What would Drake think? What would he say if I told him I wasn’t ready for this? That I might not want this at all? Would he understand? Or would it break us?

I didn’t have answers, only questions.

I could feel Layla stirring within me, sensing my turmoil, but she was silent. She offered no comfort, no guidance.

A cold chill ran through me as the possibility of what I might have to do solidified in my mind. The thought terrified me, but at the same time, there was a strange sense of relief in knowing that there was still a choice.

But was it the right one?

I stood up, my legs trembling as I made my way to the window, staring out at the darkened sky. The moon was full, casting an eerie glow over the forest below, and for a moment, everything felt calm. Still. As if the world was holding its breath, waiting for me to make a decision.
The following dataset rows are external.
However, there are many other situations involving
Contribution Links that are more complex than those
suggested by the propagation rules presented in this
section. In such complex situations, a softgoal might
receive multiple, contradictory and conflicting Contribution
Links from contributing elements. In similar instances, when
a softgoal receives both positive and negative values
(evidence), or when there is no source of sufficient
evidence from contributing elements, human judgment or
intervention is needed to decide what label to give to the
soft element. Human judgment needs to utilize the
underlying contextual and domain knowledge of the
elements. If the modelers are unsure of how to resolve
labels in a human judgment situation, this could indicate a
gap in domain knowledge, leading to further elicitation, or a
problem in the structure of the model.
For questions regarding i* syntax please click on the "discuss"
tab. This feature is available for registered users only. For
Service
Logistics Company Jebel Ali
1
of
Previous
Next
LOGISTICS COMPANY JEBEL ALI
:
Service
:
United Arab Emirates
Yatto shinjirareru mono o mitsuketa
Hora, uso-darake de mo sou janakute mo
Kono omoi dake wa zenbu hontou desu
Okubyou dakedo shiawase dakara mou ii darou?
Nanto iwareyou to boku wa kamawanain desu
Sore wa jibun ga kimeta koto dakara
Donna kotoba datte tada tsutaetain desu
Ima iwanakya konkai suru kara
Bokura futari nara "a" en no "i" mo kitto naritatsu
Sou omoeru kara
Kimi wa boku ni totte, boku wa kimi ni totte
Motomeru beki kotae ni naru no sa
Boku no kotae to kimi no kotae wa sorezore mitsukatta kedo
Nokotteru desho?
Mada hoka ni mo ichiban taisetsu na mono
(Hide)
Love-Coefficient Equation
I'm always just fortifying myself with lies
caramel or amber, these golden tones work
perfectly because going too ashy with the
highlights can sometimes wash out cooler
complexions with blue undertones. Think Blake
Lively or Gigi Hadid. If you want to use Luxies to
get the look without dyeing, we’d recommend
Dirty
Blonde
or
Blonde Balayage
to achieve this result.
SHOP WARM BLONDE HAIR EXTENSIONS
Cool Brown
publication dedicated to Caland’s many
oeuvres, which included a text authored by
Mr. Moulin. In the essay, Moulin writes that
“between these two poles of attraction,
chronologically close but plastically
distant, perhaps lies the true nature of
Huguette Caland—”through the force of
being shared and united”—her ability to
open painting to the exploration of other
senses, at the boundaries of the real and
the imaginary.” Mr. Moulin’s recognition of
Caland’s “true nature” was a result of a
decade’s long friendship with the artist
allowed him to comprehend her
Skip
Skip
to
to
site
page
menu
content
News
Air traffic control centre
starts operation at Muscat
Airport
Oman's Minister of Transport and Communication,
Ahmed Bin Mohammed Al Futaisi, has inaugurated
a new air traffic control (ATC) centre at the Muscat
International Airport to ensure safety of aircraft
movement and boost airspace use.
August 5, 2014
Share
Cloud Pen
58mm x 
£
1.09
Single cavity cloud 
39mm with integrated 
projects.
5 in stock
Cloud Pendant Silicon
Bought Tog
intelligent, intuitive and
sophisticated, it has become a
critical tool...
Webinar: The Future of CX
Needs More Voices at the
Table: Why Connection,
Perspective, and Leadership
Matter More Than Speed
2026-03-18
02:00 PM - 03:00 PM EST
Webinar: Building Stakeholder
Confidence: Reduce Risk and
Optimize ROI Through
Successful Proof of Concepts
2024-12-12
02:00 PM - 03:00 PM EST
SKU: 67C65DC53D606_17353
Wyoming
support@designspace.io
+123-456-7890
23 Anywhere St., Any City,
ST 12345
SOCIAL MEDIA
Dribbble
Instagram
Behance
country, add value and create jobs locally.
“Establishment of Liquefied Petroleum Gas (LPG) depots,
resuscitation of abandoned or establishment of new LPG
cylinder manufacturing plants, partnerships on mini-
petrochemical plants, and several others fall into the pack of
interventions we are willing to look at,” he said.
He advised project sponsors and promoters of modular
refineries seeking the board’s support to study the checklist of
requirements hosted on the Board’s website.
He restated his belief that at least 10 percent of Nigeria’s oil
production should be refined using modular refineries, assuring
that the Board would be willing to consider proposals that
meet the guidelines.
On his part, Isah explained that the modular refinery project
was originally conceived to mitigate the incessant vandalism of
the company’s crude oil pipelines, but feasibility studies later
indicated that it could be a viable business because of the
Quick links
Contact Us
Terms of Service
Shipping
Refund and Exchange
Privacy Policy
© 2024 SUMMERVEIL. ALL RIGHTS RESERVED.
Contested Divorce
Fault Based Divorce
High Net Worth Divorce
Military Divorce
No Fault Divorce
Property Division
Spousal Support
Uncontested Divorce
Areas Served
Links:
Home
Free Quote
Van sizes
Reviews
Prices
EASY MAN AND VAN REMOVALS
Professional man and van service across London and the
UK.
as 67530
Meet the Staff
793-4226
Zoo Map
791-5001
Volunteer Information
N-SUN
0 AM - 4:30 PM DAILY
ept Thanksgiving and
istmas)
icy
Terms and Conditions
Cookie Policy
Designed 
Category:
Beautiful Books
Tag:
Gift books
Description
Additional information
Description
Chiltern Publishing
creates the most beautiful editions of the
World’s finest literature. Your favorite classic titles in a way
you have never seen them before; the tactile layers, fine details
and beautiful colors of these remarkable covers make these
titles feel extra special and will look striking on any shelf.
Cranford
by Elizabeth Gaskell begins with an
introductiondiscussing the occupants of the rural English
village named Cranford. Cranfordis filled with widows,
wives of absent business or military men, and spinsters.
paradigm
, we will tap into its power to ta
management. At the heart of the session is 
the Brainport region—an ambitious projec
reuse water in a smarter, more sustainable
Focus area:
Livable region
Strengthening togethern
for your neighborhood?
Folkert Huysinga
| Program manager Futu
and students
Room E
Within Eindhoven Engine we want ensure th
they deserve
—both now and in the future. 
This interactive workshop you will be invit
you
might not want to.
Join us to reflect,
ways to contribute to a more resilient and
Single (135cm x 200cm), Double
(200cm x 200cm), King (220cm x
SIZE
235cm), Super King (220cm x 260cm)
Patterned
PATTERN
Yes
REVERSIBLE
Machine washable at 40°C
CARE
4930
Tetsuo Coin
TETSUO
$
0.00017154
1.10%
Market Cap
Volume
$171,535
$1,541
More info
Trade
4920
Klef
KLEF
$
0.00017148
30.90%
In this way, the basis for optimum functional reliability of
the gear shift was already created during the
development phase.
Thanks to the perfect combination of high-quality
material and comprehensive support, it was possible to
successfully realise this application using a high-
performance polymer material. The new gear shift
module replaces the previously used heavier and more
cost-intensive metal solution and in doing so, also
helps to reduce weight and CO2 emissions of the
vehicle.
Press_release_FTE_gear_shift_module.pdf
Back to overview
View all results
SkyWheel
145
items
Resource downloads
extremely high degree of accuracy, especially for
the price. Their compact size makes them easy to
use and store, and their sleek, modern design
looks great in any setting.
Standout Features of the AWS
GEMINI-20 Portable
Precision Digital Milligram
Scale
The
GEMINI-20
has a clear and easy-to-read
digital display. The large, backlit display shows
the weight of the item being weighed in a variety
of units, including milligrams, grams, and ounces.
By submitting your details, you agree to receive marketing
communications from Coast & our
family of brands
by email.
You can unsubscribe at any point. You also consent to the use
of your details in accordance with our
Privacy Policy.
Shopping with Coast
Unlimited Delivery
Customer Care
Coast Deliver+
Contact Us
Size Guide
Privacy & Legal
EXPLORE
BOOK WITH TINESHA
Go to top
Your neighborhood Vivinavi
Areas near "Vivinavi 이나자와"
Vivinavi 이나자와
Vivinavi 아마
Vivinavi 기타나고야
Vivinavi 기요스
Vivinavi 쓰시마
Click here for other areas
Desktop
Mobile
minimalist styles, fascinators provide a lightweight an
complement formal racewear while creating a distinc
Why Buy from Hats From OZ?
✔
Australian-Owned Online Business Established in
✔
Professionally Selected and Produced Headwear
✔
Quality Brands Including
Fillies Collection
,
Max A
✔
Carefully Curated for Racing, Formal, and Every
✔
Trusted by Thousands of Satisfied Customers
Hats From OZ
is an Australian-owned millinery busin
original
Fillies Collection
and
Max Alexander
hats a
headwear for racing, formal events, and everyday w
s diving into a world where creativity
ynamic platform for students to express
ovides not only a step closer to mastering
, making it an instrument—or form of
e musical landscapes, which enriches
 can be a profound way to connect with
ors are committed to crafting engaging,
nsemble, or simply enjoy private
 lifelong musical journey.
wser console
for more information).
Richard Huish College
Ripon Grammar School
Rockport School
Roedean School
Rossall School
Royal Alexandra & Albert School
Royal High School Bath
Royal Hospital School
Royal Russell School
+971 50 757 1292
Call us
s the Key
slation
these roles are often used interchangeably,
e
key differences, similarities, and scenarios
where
I didn’t know what I was going to do. I didn’t know if I was strong enough to go through with it.

But one thing was certain:

I had to make a choice.

And once I did, there would be no turning back.

The question was... could I live with that choice?

As I stood there, staring into the night, I couldn’t shake the feeling that whatever decision I made next would change everything—for better or worse.

And I wasn’t sure if I was ready for the consequences.